Una Sentenza europea sull’End of waste superata dalla nuova Direttiva

Una recente sentenza della Corte di Giustizia dell’Unione europea, rispondendo ad un quesito posto da una Corte estone in merito all’interpretazione dell’art. 6 della direttiva 98/2008 sui rifiuti, è stata da taluni interpretata in modo estensivo come esclusione della facoltà degli Stati di regolare la cessazione della qualifica di rifiuto (End of Waste) caso per caso, in assenza di una norma comunitaria o nazionale che detti specifici criteri.

Tralasciando, la trattazione di argomenti che confutano questa interpretazione degli effetti estensivi di questa sentenza, è sufficiente osservare che la Corte europea ha deciso sulla base del vecchio articolo 6, della direttiva del 2008, non avendo potuto ancora tener conto della sua nuova formulazione derivante dalla direttiva 2018/851/UE.

Il testo del nuovo articolo, infatti -spiega Stefano Leoni, ella Fondazione per lo Sviluppo Sostenibile – da un lato ribadisce al paragrafo 1 le condizioni da rispettare, dall’altro al paragrafo 2 introduce criteri che dovranno essere rispettati sia dall’Unione europea che dagli Stati membri in sede di riconoscimento EoW e, infine, ridefinisce al comma 4 la facoltà di procedere ad un riconoscimento caso per caso”.

Vale la pena riportare il testo del comma 4: “Laddove non siano stati stabiliti criteri a livello di Unione o a livello nazionale ai sensi, rispettivamente, del paragrafo 2 o del paragrafo 3, gli Stati membri possono decidere caso per caso o adottare misure appropriate al fine di verificare che determinati rifiuti abbiano cessato di essere tali in base alle condizioni di cui al paragrafo 1, rispecchiando, ove necessario, i requisiti di cui al paragrafo 2, lettere da a) a e), e tenendo conto dei valori limite per le sostanze inquinanti e di tutti i possibili effetti negativi sull’ambiente e sulla salute umana. Tali decisioni adottate caso per caso non devono essere notificate alla Commissione.

Il tenore della disposizione è difficilmente equivocabile. Il caso per caso può essere esercitato a condizione che si rispettino le condizioni del paragrafo 1 e i criteri del paragrafo 2. Quindi, il nuovo articolo 6 ha già indicato i criteri da rispettare e non occorre, tranne quando ritenuto opportuno l’UE o dalla Stato nazionale, attendere l’emanazione di criteri dettagliati. Pertanto, nel rispetto di queste indicazioni gli Stati membri hanno piena libertà di distribuire le specifiche competenze secondo il modello che reputano più efficiente.

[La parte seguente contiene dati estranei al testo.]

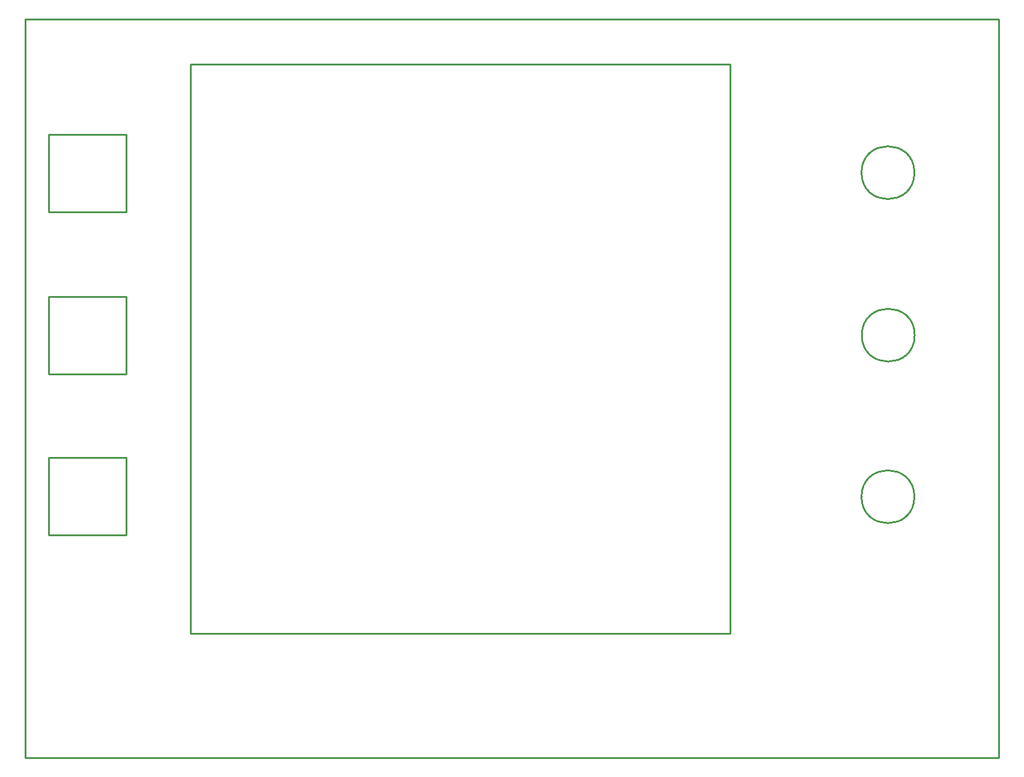
<source format=gko>
G04 Layer: BoardOutlineLayer*
G04 EasyEDA v6.5.29, 2023-07-18 11:22:46*
G04 d896c42b98474c1f997fee1a3b510d80,5a6b42c53f6a479593ecc07194224c93,10*
G04 Gerber Generator version 0.2*
G04 Scale: 100 percent, Rotated: No, Reflected: No *
G04 Dimensions in millimeters *
G04 leading zeros omitted , absolute positions ,4 integer and 5 decimal *
%FSLAX45Y45*%
%MOMM*%

%ADD10C,0.2540*%
D10*
X254000Y11430000D02*
G01*
X13970000Y11430000D01*
X13970000Y1016000D01*
X254000Y1016000D01*
X254000Y11430000D01*
G75*
G01*
X12035206Y9263680D02*
G02*
X12780604Y9263680I372699J0D01*
G75*
G01*
X12780604Y9263680D02*
G02*
X12035206Y9263680I-372699J0D01*
X12035205Y9263679D02*
G01*
X12035205Y9263679D01*
G75*
G01*
X12039600Y6972300D02*
G02*
X12784999Y6972300I372699J0D01*
G75*
G01*
X12784999Y6972300D02*
G02*
X12039600Y6972300I-372700J0D01*
X12039600Y6972300D02*
G01*
X12039600Y6972300D01*
G75*
G01*
X12035208Y4693623D02*
G02*
X12780607Y4693623I372700J0D01*
G75*
G01*
X12780607Y4693623D02*
G02*
X12035208Y4693623I-372699J0D01*
X12035208Y4693622D02*
G01*
X12035208Y4693622D01*
X2581201Y10795000D02*
G01*
X2581201Y2768600D01*
X2581201Y2768600D02*
G01*
X10181201Y2768600D01*
X10181201Y2768600D02*
G01*
X10181201Y10795000D01*
X10181201Y10795000D02*
G01*
X2581201Y10795000D01*
X584200Y9804400D02*
G01*
X584200Y8712200D01*
X584200Y8712200D02*
G01*
X1676400Y8712200D01*
X1676400Y8712200D02*
G01*
X1676400Y9804400D01*
X1676400Y9804400D02*
G01*
X584200Y9804400D01*
X584200Y7518400D02*
G01*
X584200Y6426200D01*
X584200Y6426200D02*
G01*
X1676400Y6426200D01*
X1676400Y6426200D02*
G01*
X1676400Y7518400D01*
X1676400Y7518400D02*
G01*
X584200Y7518400D01*
X584200Y5245100D02*
G01*
X584200Y4152900D01*
X584200Y4152900D02*
G01*
X1676400Y4152900D01*
X1676400Y4152900D02*
G01*
X1676400Y5245100D01*
X1676400Y5245100D02*
G01*
X584200Y5245100D01*

%LPD*%
M02*

</source>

E’ opportuno, in proposito, ricordare un passaggio della sentenza del Corte europea quando ricorda che la disciplina adottata dagli Stati membri non deve costituire “ostacolo alla realizzazione degli obiettivi della direttiva 2008/98/UE, come l’incentivazione ad applicare la gerarchia dei rifiuti prevista dall’art. 4 o, come risulta dai considerando 8 e 29 della medesima, al recupero dei rifiuti e all’utilizzazione dei materiali di recupero per preservare le risorse naturali e consentire l’attuazione di un’economia circolare.

Ricordando che l’ordinamento italiano attribuisce alle Regioni la competenza di autorizzare il trattamento dei rifiuti e che il caso per caso può essere esercitato solo dall’autorità dotata di questa competenza -conclude Leoni-  non si può che giungere alla conclusione che il recepimento del nuovo articolo 6, riportando correttamente il testo della direttiva del 2018, riconosca anche alle Regioni la competenza a rilasciare l’autorizzazione EoW caso per caso ,applicando condizioni e criteri europei, in assenza di provvedimenti nazionali o europei”.